American Chemical Society, Macromolecules, 22(36), p. 8470-8476, 2003
DOI: 10.1021/ma034572q
Full text: Download
Water-induced chain dynamics alterations are of paramount importance in many protein-based polymers because they determine and affect to a great extent the temperature dependence of the end properties. In this study, the thermal behavior of the reversible unfolding and refolding of poly(Val-Pro-Gly-Val-Gly) and poly(Val-Pro-Ala-Val-Gly) and of their concurrent dehydration and hydration processes has been studied by differential scanning calorimetry (DSC) and turbidimetry. Contrary to the good reversibility shown by poly(Val-Pro-Gly-Val-Gly), the substitution of glycine by alanine in poly(Val-Pro-Ala-Val-Gly) perturbed to a large extent the process of chain unfolding. For the latter polymer, it was found that both chain unfolding and rehydration processes take place at large undercoolings, suggesting that both events occur far from equilibrium conditions and, therefore, are strongly dominated by kinetics.
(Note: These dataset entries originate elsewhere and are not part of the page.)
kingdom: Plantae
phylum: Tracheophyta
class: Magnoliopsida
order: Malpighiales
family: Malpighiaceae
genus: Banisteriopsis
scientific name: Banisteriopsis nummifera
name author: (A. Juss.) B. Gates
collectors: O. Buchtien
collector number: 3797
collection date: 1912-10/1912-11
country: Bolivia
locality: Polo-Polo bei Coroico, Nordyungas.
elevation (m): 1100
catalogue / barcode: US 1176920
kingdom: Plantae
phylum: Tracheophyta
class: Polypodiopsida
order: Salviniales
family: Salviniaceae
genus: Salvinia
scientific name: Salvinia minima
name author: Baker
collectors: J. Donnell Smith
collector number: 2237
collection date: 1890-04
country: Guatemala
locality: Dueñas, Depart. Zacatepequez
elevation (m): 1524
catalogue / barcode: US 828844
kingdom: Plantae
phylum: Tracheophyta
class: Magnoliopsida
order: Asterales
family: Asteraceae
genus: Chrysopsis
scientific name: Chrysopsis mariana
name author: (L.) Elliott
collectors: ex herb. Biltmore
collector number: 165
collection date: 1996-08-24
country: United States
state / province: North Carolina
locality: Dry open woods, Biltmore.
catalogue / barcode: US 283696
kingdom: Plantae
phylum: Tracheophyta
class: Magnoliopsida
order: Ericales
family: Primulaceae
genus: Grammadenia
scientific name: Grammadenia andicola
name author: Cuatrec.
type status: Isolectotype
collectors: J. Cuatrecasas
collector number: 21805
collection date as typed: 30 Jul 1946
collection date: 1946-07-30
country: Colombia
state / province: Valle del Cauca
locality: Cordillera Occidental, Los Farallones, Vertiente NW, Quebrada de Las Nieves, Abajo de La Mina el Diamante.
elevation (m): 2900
In this context, the existence of an hydration excess with a kinetic rather than a thermodynamic nature is a remarkable observation. The kinetics of folding and unfolding were also studied by using an isoconversional method of kinetic analysis, i.e., the model-free Friedmand's isoconversional method. As expected, the kinetics of the solvation of nonpolar moieties for both polymers indicated a complex and multistep process. Again, poly(Val-Pro-Ala-Val-Gly) showed a quite different pattern characterized by an acute hysteresis behavior which seems to govern the hydration process for this polymer. The differences observed between both polymers have been interpreted in terms of the hindrance provided by the methyl group in alanine during temperature-induced chain dynamics.